Furthermore, the diagnosis of tuberculosis in children is especially difficult as they cannot easily produce sputum and clinical features are nonspecific and chest radiographs are often difficult to interpret. Though the demonstration of mycobacteria in various clinical specimens by culture remains  a gold standard, this is not always possible in children due to paucity bacillary nature of illness. The same is true in extra pulmonary manifestations and quite often also in patients suffering from HIV and tuberculosis. To meet these special situations, new techniques are very much needed 1 and among them is the use of iLED fluorescence microscope which has been shown to be promising alternative in developing countries.

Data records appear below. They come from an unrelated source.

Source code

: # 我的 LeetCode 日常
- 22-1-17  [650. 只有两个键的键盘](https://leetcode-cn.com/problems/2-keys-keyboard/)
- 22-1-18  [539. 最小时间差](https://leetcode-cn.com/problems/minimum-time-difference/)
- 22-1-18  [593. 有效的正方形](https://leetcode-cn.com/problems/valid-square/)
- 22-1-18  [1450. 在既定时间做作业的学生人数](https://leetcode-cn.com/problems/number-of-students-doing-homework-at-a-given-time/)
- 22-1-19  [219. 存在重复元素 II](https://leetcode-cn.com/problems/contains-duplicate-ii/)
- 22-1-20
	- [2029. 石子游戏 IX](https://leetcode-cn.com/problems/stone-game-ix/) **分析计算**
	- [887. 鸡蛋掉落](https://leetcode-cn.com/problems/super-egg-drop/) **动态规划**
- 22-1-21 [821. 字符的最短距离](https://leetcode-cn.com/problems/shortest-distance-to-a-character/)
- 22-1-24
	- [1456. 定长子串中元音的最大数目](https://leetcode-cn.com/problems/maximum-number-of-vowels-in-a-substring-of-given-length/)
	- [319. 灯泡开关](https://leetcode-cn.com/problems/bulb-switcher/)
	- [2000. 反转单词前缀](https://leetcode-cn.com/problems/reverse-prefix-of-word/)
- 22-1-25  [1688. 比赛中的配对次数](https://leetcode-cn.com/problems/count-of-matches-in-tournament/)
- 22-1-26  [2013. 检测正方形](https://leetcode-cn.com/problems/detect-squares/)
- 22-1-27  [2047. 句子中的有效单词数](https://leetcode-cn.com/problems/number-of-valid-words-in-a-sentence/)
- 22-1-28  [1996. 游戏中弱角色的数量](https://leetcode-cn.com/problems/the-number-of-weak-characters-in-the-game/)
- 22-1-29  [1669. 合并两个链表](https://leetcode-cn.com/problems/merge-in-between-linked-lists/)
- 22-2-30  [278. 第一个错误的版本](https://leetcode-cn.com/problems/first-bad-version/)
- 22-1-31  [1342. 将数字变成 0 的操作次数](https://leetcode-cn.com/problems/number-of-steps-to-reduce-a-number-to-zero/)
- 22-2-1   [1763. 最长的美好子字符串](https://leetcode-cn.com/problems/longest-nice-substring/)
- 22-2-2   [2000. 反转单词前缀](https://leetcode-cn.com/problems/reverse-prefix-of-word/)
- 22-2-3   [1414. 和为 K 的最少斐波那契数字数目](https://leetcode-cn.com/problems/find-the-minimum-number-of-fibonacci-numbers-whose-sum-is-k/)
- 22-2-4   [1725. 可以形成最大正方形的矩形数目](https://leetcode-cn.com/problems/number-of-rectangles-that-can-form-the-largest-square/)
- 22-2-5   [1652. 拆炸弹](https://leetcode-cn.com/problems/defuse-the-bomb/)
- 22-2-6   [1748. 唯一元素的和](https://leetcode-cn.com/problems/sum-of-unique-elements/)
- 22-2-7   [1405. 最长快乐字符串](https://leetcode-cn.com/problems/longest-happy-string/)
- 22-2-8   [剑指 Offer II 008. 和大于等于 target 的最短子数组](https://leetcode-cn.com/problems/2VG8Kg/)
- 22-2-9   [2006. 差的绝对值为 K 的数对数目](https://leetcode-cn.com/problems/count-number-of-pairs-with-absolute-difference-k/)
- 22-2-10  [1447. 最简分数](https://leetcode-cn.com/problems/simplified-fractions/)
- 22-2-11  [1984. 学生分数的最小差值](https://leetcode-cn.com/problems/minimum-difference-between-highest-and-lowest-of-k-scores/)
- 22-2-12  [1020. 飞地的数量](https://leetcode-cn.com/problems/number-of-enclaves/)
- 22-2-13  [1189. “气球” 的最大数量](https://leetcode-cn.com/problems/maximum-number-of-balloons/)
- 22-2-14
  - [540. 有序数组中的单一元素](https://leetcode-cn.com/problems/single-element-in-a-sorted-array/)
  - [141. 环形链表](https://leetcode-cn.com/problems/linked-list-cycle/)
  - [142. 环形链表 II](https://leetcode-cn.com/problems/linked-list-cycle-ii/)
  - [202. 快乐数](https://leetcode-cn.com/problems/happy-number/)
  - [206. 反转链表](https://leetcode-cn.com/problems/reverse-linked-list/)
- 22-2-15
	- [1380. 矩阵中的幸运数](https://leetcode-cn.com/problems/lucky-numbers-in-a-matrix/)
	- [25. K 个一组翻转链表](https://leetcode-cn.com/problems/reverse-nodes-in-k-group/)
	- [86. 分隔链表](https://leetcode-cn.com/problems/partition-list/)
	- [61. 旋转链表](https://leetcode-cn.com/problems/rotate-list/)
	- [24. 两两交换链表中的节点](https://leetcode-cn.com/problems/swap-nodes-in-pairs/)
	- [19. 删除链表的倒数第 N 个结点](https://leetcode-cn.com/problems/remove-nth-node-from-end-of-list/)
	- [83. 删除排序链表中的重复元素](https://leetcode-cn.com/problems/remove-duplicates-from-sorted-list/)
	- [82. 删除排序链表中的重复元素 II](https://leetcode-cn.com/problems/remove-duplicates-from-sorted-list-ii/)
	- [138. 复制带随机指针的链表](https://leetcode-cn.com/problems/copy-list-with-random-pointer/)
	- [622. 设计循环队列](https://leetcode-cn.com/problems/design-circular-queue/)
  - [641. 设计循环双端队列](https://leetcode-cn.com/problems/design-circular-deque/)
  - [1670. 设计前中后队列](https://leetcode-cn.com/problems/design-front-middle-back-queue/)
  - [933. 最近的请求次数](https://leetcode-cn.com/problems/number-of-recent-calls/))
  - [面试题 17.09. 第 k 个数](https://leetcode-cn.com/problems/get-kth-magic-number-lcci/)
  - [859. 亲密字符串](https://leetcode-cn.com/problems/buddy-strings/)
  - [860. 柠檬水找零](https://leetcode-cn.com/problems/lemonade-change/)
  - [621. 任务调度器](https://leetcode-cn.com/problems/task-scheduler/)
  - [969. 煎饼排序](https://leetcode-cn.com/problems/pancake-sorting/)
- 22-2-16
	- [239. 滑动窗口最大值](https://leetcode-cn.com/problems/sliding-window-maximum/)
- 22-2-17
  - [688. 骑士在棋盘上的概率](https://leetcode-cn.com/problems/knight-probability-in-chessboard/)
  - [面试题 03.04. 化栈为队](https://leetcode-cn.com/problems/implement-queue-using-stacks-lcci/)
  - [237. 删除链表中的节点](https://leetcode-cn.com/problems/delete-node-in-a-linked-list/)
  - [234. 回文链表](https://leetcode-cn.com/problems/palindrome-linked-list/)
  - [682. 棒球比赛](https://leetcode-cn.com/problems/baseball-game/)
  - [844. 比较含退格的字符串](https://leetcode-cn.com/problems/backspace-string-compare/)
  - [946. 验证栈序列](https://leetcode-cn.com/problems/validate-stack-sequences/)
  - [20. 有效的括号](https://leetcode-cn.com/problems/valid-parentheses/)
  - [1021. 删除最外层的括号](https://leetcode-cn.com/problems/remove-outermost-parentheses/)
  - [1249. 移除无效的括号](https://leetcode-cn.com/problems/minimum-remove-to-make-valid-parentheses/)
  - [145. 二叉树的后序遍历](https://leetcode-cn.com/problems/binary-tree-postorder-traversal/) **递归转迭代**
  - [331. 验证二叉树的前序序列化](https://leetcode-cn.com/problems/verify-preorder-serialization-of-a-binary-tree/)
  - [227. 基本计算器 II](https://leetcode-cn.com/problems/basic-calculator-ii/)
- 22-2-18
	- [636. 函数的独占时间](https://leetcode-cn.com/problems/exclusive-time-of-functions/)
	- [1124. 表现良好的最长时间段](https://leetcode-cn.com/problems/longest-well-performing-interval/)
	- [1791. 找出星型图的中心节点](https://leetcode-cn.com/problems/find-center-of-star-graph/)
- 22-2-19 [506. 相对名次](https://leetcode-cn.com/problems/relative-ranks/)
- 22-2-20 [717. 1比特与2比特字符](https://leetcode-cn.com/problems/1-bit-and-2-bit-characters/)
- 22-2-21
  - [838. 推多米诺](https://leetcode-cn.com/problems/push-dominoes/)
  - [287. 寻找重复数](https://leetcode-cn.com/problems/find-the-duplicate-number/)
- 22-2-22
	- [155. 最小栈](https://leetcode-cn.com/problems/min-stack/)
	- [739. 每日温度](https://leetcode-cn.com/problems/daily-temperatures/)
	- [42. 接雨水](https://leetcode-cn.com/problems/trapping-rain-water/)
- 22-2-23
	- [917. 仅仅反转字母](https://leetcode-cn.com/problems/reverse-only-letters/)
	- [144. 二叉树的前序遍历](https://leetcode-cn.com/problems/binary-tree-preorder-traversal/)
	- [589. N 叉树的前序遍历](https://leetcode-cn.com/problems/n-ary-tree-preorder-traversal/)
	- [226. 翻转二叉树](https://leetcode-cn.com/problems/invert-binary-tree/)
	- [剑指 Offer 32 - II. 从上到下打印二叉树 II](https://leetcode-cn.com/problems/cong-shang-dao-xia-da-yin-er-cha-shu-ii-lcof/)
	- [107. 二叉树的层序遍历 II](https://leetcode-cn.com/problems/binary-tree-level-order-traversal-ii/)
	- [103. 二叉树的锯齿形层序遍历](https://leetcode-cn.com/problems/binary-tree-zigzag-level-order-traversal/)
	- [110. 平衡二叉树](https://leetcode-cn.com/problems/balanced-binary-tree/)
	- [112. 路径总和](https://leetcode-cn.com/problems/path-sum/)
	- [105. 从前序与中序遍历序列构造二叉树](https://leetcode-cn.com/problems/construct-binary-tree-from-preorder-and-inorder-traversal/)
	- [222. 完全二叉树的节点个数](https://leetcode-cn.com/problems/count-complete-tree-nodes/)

TB is closely connected with HIV. People living with HIV, representing over 10% of annual TB cases, are up to 37 times more likely to develop TB than people who are HIV-negative. This situation is worsened by the HIV pandemic, since the risk of death in HIV-infected patients with TB is twice that of HIV-infected patients without TB 13

Of great concern for the control of the disease is the emergence of drug resistance (DR) since there is no cure for some multidrug-resistant (MDR) strains of M. tuberculosis, and there is concern that they may spread rapidly around the world 14. Recognizing the scale of the problem, global targets for reductions in the TB burden have been set within the context of the Millennium Development Goals (MDGs) and by the Stop TB Partnership, a global movement made up of more than 1200 organizations working together to eliminate TB as a public health problem and, ultimately, to secure a world free of TB. The target set within the MDGs is to halt and reverse the incidence of TB by 2015. MDG indicators form measuring progress in TB control are the incidence rate, the prevalence rate, the death rate and the proportion of cases that are detected and cured in DOTS programmes.

CONCLUSION

Although no statistically significant differences were noted between the conventional light microscopy and the fluorescent microscopic techniques in Mycobacterium tuberculosis diagnosis, but our findings support previous studies that demonstrated the superior diagnostic performance of fluorescence microscopy, compared with conventional light microscopy in simple practical terms.